▶ **DIRECTIONS**
Transcribe exactly the line containing "Market Rate/LIHTC based on 30,000/700" plus every later line in the data.

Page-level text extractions
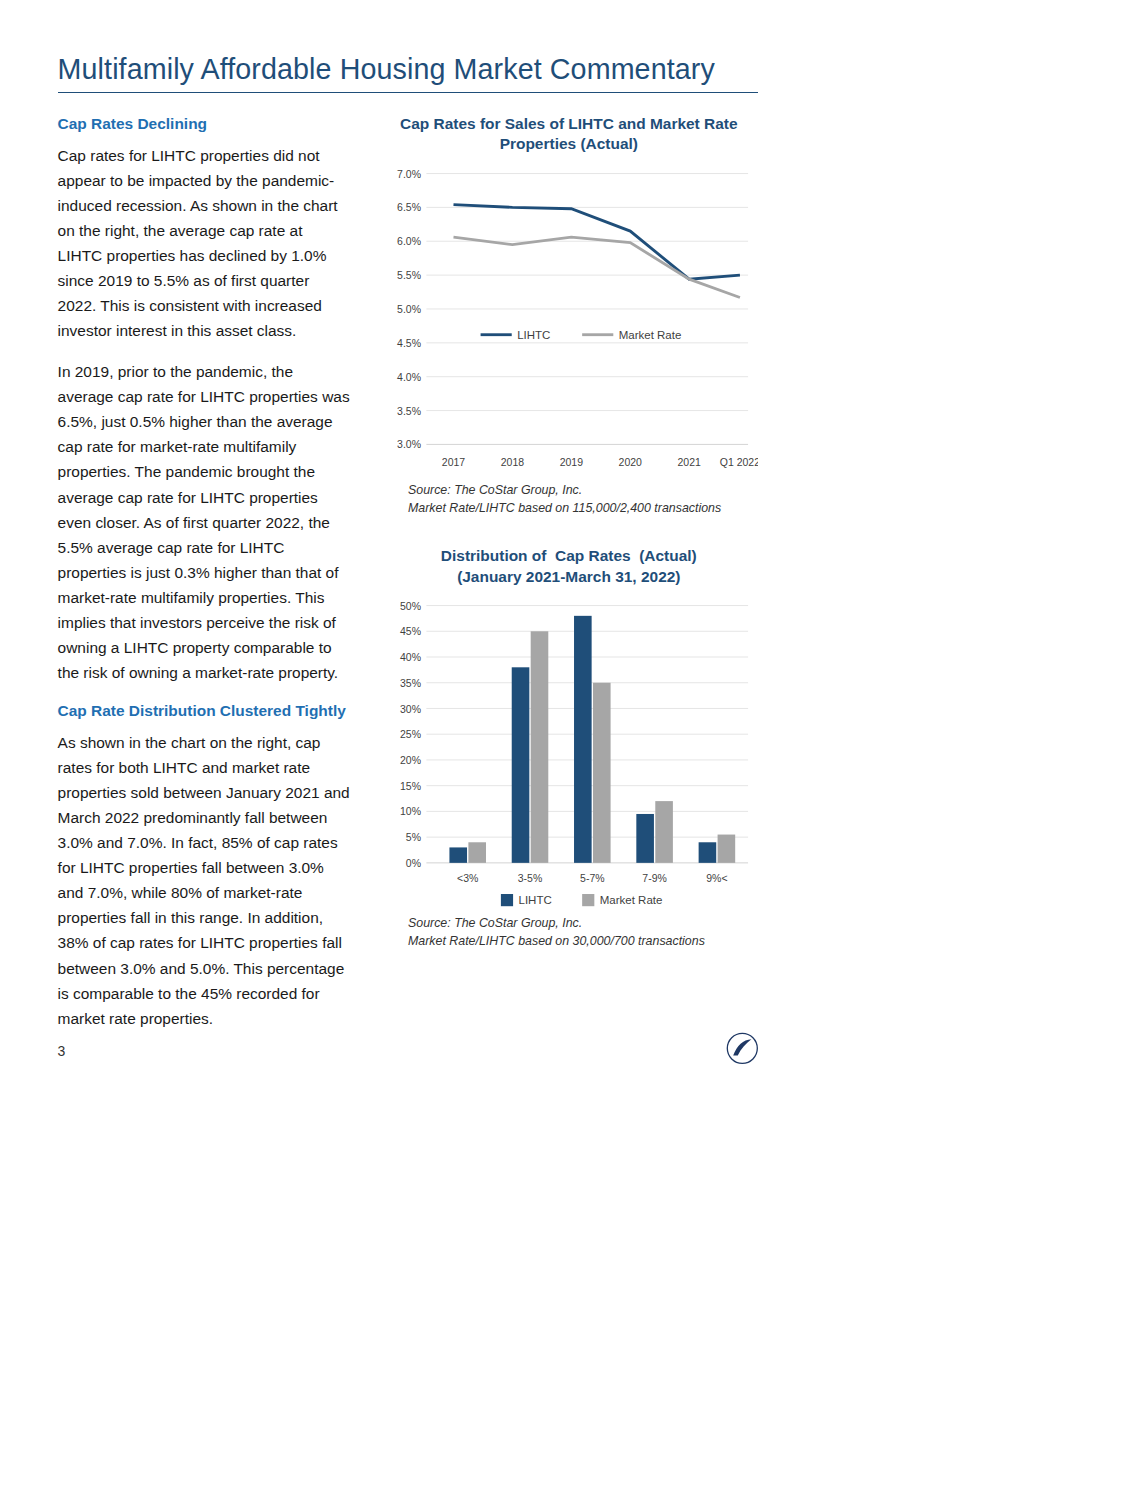Multifamily Affordable Housing Market Commentary
Cap Rates Declining
Cap rates for LIHTC properties did not appear to be impacted by the pandemic-induced recession. As shown in the chart on the right, the average cap rate at LIHTC properties has declined by 1.0% since 2019 to 5.5% as of first quarter 2022. This is consistent with increased investor interest in this asset class.
In 2019, prior to the pandemic, the average cap rate for LIHTC properties was 6.5%, just 0.5% higher than the average cap rate for market-rate multifamily properties. The pandemic brought the average cap rate for LIHTC properties even closer. As of first quarter 2022, the 5.5% average cap rate for LIHTC properties is just 0.3% higher than that of market-rate multifamily properties. This implies that investors perceive the risk of owning a LIHTC property comparable to the risk of owning a market-rate property.
Cap Rate Distribution Clustered Tightly
As shown in the chart on the right, cap rates for both LIHTC and market rate properties sold between January 2021 and March 2022 predominantly fall between 3.0% and 7.0%. In fact, 85% of cap rates for LIHTC properties fall between 3.0% and 7.0%, while 80% of market-rate properties fall in this range. In addition, 38% of cap rates for LIHTC properties fall between 3.0% and 5.0%. This percentage is comparable to the 45% recorded for market rate properties.
Cap Rates for Sales of LIHTC and Market Rate
Properties (Actual)
7.0% 6.5% 6.0% 5.5% 5.0% 4.5% 4.0% 3.5% 3.0% 2017 2018 2019 2020 2021 Q1 2022 LIHTC Market Rate
Source: The CoStar Group, Inc.
Market Rate/LIHTC based on 115,000/2,400 transactions
Distribution of Cap Rates (Actual)
(January 2021-March 31, 2022)
50% 45% 40% 35% 30% 25% 20% 15% 10% 5% 0% <3% 3-5% 5-7% 7-9% 9%< LIHTC Market Rate
Source: The CoStar Group, Inc.
Market Rate/LIHTC based on 30,000/700 transactions
3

▶ **WRITTEN ANSWER**
Market Rate/LIHTC based on 30,000/700 transactions
3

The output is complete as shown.